For business leaders to make informed decisions, they need high-quality data. Unfortunately, most organizations – across all industries – have Data Quality problems that are directly impacting their company’s performance.
Case in point: In a recent survey conducted by my company, practitioners were asked about the issues that plague their work, how much they trust their organization’s data, and how supportive their organizations are of Data Quality efforts. In a poll of mostly data engineers, 77% of respondents said they have Data Quality issues, and 91% said they were impacting their company’s performance.
Gartner estimates poor Data Quality costs organizations an average of $12.9 million by hindering their ability to make timely and confident decisions based on the data they have. It is a competitive advantage to maintain high Data Quality, according to the analyst.
The survey results clearly demonstrate the abundance of Data Quality problems among organizations, and how pervasive the resulting lack of data confidence is. When an organization has poor Data Quality, it lowers productivity and erodes confidence in the downstream artifacts derived from that data – like dashboards, machine learning models, and data applications.
The result is a disaster. Without a shared understanding of what your metrics are supposed to mean, you get what we call pipeline debt – a slowdown in your organization’s ability to make business decisions based on data, inefficiency and conflict between teams, and loss of confidence in the systems and workflows that rely on data.
Some key outcomes of the survey of 500 data practitioners (including data engineers, data analysts, and data scientists) include:
- Data practitioners cite various reasons for poor Data Quality in their organizations.
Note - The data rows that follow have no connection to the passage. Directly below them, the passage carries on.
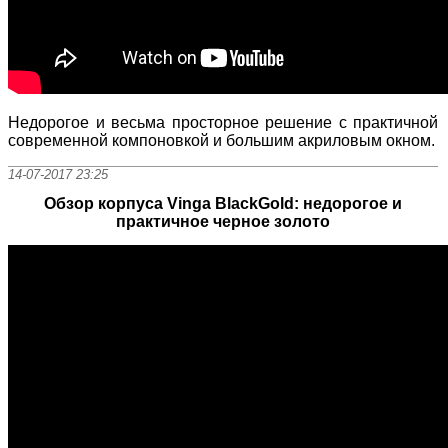
Недорогое и весьма просторное решение с практичной
современной компоновкой и большим акриловым окном.
14-07-2017 23:25
Обзор корпуса Vinga BlackGold: недорогое и
практичное черное золото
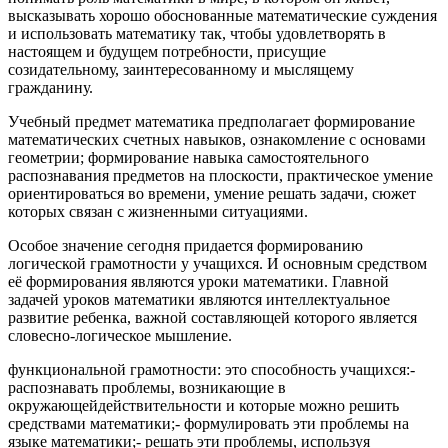
высказывать хорошо обоснованные математические суждения
и использовать математику так, чтобы удовлетворять в
настоящем и будущем потребности, присущие
созидательному, заинтересованному и мыслящему
гражданину.
Учебный предмет математика предполагает формирование
математических счетных навыков, ознакомление с основами
геометрии; формирование навыка самостоятельного
распознавания предметов на плоскости, практическое умение
ориентироваться во времени, умение решать задачи, сюжет
которых связан с жизненными ситуациями.
Особое значение сегодня придается формированию
логической грамотности у учащихся. И основным средством
её формирования являются уроки математики. Главной
задачей уроков математики являются интеллектуальное
развитие ребенка, важной составляющей которого является
словесно-логическое мышление.
функциональной грамотности: это способность учащихся:-
распознавать проблемы, возникающие в
окружающейдействительности и которые можно решить
средствами математики;- формулировать эти проблемы на
языке математики;- решать эти проблемы, используя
These include lack of documentation (31%), lack of tooling (27%), and teams not understanding each other (22%).
- Fewer than half of respondents expressed high trust in their organization’s data, and 13% had low trust in Data Quality, which stemmed from broken apps or dashboards, decisions based on unreliable or bad data, teams having no shared understanding of metrics, and departments that were siloed or in conflict.
- Most organizations are supportive of Data Quality efforts, with 89% of respondents saying their leadership was supportive of Data Quality efforts, and 52% believing leadership regards Data Quality with high trust.
- Data validation is the norm: 75% of respondents said they validate data as a practice.
- Very few organizations are spared from Data Quality issues. Only 11% of respondents reported they did not have Data Quality issues.
In today’s world, data workflows and pipelines are complex, touching multiple stakeholders and changing through multiple processes. It has become a collaboration problem almost as much as it is a quality problem. There must be investment across an entire organization for Data Quality efforts to succeed. Data scientists, analysts, and engineers need support from executives to invest in the infrastructure and processes to improve an organization’s data quality, thereby enhancing business outcomes.
Efforts to improve Data Quality among survey respondents include having a Data Quality plan scoped and budgeted (22%), using a specific Data Quality tool (19%), checking data manually (14%), and building their own systems (15%). Respondents expressed a clear motivation to improve overall Data Quality.
Many organizations suffer from a lack of inertia. Data Quality can seem like such a mammoth problem – it’s hard even to get started. From my experience, though, organizations can have a meaningful impact by making small changes. Starting with one impactful data pipeline and following Data Quality best practices with just that one pipeline can have a measurable impact on business outcomes. This also begins the change in data culture and sets an organization up to improve over time.